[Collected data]
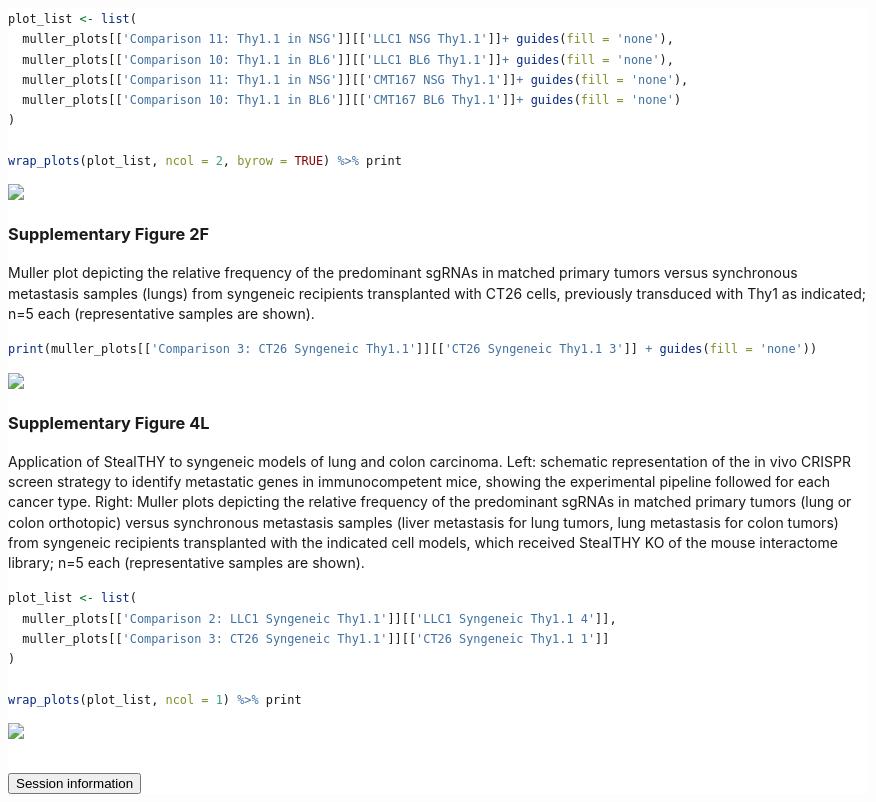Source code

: 
``` r
plot_list <- list(
  muller_plots[['Comparison 11: Thy1.1 in NSG']][['LLC1 NSG Thy1.1']]+ guides(fill = 'none'),
  muller_plots[['Comparison 10: Thy1.1 in BL6']][['LLC1 BL6 Thy1.1']]+ guides(fill = 'none'),
  muller_plots[['Comparison 11: Thy1.1 in NSG']][['CMT167 NSG Thy1.1']]+ guides(fill = 'none'),
  muller_plots[['Comparison 10: Thy1.1 in BL6']][['CMT167 BL6 Thy1.1']]+ guides(fill = 'none')
)

wrap_plots(plot_list, ncol = 2, byrow = TRUE) %>% print
```

<img src="figure/crispr-mm_2215_sgRNA-clonality.Rmd/muller-sfig2-d-right-upper-1.png" style="display: block; margin: auto;" />

### Supplementary Figure 2F

Muller plot depicting the relative frequency of the predominant sgRNAs in matched primary tumors versus synchronous metastasis samples (lungs) from syngeneic recipients transplanted with CT26 cells, previously transduced with Thy1 as indicated; n=5 each (representative samples are shown).


``` r
print(muller_plots[['Comparison 3: CT26 Syngeneic Thy1.1']][['CT26 Syngeneic Thy1.1 3']] + guides(fill = 'none'))
```

<img src="figure/crispr-mm_2215_sgRNA-clonality.Rmd/muller-sfig2-f-1.png" style="display: block; margin: auto;" />

### Supplementary Figure 4L

Application of StealTHY to syngeneic models of lung and colon carcinoma. Left: schematic representation of the in vivo CRISPR screen strategy to identify metastatic genes in immunocompetent mice, showing the experimental pipeline followed for each cancer type. Right: Muller plots depicting the relative frequency of the predominant sgRNAs in matched primary tumors (lung or colon orthotopic) versus synchronous metastasis samples (liver metastasis for lung tumors, lung metastasis for colon tumors) from syngeneic recipients transplanted with the indicated cell models, which received StealTHY KO of the mouse interactome library; n=5 each (representative samples are shown).


``` r
plot_list <- list(
  muller_plots[['Comparison 2: LLC1 Syngeneic Thy1.1']][['LLC1 Syngeneic Thy1.1 4']],
  muller_plots[['Comparison 3: CT26 Syngeneic Thy1.1']][['CT26 Syngeneic Thy1.1 1']]
)

wrap_plots(plot_list, ncol = 1) %>% print
```

<img src="figure/crispr-mm_2215_sgRNA-clonality.Rmd/muller-sfig4-l-1.png" style="display: block; margin: auto;" />





<br>
<p>
<button type="button" class="btn btn-default btn-workflowr btn-workflowr-sessioninfo"
  data-toggle="collapse" data-target="#workflowr-sessioninfo"
  style = "display: block;">
  <span class="glyphicon glyphicon-wrench" aria-hidden="true"></span>
  Session information
</button>
</p>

What you have to do:
Nothing but the lines from the start of the records above through the line with "### Supplementary Figure 2F" should be retyped, each exactly as written; leave out all pictures.

Result of this task:
Source code

: 
``` r
plot_list <- list(
  muller_plots[['Comparison 11: Thy1.1 in NSG']][['LLC1 NSG Thy1.1']]+ guides(fill = 'none'),
  muller_plots[['Comparison 10: Thy1.1 in BL6']][['LLC1 BL6 Thy1.1']]+ guides(fill = 'none'),
  muller_plots[['Comparison 11: Thy1.1 in NSG']][['CMT167 NSG Thy1.1']]+ guides(fill = 'none'),
  muller_plots[['Comparison 10: Thy1.1 in BL6']][['CMT167 BL6 Thy1.1']]+ guides(fill = 'none')
)

wrap_plots(plot_list, ncol = 2, byrow = TRUE) %>% print
```

<img src="figure/crispr-mm_2215_sgRNA-clonality.Rmd/muller-sfig2-d-right-upper-1.png" style="display: block; margin: auto;" />

### Supplementary Figure 2F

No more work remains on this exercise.